CAMEROUN

République du Cameroun

Chef de l’État : Paul Biya Chef du gouvernement : Philémon Yang

La liberté d’association et de réunion restait soumise à des restrictions. Les défenseurs des droits humains faisaient souvent l’objet de manœuvres d’intimidation et de harcèlement de la part d’agents des forces de sécurité gouvernementales. Les lesbiennes, les gays et les personnes bisexuelles, transgenres ou intersexuées (LGBTI) étaient toujours en butte à la discrimination, à des manœuvres d’intimidation, au harcèlement et à d’autres formes d’agression. Le groupe armé islamiste nigérian Boko Haram a intensifié ses attaques dans le nord-est du Cameroun ; il a notamment commis des homicides, incendié des villages et réalisé des prises d’otages. Des personnes soupçonnées d’appartenir à Boko Haram auraient été arrêtées arbitrairement, placées en détention ou exécutées de manière extrajudiciaire par des membres des forces de sécurité. Des centaines de milliers de réfugiés venus du Nigeria et de la République centrafricaine vivaient dans des camps surpeuplés, où les conditions étaient très difficiles.

__CONSIGNE__. Reproduisez mot pour mot l'intégralité du texte sur le Cameroun. Les enregistrements ne servent à rien ici.

(Données de position des éléments)

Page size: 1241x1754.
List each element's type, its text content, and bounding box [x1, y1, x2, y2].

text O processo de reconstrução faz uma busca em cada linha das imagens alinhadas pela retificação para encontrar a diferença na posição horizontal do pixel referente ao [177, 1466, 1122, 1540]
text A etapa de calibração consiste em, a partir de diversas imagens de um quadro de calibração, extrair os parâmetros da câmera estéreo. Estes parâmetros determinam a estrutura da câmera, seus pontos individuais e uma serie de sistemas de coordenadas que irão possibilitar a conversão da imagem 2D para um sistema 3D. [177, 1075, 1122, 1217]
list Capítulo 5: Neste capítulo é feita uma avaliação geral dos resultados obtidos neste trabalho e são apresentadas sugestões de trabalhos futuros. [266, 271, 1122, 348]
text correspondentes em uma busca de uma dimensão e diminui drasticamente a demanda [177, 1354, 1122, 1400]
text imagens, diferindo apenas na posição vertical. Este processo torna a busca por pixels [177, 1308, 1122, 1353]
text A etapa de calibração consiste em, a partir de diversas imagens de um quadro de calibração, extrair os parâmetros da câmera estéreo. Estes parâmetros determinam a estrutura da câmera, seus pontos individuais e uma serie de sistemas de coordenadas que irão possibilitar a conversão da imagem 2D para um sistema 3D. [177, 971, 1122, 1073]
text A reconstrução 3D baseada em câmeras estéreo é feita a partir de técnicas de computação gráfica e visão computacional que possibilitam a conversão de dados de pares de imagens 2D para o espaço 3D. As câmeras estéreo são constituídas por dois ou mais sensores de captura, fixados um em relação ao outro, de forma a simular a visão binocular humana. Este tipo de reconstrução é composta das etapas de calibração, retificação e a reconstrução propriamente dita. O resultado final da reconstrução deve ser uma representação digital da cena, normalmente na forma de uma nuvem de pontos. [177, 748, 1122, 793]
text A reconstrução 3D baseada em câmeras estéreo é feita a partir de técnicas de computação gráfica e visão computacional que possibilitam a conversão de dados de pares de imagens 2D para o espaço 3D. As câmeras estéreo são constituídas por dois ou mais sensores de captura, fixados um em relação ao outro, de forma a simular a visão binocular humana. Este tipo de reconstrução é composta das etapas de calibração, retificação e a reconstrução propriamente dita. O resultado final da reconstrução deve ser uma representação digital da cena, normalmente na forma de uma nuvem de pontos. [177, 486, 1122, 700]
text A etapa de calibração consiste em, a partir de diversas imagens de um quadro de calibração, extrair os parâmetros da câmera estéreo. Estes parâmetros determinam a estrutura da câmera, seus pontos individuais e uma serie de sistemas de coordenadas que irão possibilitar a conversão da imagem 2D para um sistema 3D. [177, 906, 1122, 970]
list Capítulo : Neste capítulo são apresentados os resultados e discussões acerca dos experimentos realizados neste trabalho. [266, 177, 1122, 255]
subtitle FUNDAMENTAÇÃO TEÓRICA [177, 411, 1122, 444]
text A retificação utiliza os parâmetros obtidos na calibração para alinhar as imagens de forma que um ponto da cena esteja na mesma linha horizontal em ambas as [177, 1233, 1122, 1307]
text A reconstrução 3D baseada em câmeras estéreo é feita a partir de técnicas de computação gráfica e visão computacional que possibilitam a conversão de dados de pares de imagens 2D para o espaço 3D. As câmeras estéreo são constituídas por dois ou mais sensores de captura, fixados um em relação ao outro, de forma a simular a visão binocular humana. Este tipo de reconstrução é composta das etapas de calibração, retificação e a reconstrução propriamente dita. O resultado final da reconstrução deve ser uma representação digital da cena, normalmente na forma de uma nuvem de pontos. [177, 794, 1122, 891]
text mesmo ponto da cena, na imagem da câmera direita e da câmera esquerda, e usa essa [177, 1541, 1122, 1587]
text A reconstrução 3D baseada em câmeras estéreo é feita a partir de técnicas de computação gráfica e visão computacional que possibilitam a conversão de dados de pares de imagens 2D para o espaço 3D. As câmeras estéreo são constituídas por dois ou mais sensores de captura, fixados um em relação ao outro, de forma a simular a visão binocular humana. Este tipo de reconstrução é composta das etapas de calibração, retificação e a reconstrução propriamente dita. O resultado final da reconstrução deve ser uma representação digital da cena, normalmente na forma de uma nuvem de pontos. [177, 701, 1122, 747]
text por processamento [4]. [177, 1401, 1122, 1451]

__RÉPONSE__.
CAMEROUN

République du Cameroun

Chef de l’État : Paul Biya Chef du gouvernement : Philémon Yang

La liberté d’association et de réunion restait soumise à des restrictions. Les défenseurs des droits humains faisaient souvent l’objet de manœuvres d’intimidation et de harcèlement de la part d’agents des forces de sécurité gouvernementales. Les lesbiennes, les gays et les personnes bisexuelles, transgenres ou intersexuées (LGBTI) étaient toujours en butte à la discrimination, à des manœuvres d’intimidation, au harcèlement et à d’autres formes d’agression. Le groupe armé islamiste nigérian Boko Haram a intensifié ses attaques dans le nord-est du Cameroun ; il a notamment commis des homicides, incendié des villages et réalisé des prises d’otages. Des personnes soupçonnées d’appartenir à Boko Haram auraient été arrêtées arbitrairement, placées en détention ou exécutées de manière extrajudiciaire par des membres des forces de sécurité. Des centaines de milliers de réfugiés venus du Nigeria et de la République centrafricaine vivaient dans des camps surpeuplés, où les conditions étaient très difficiles.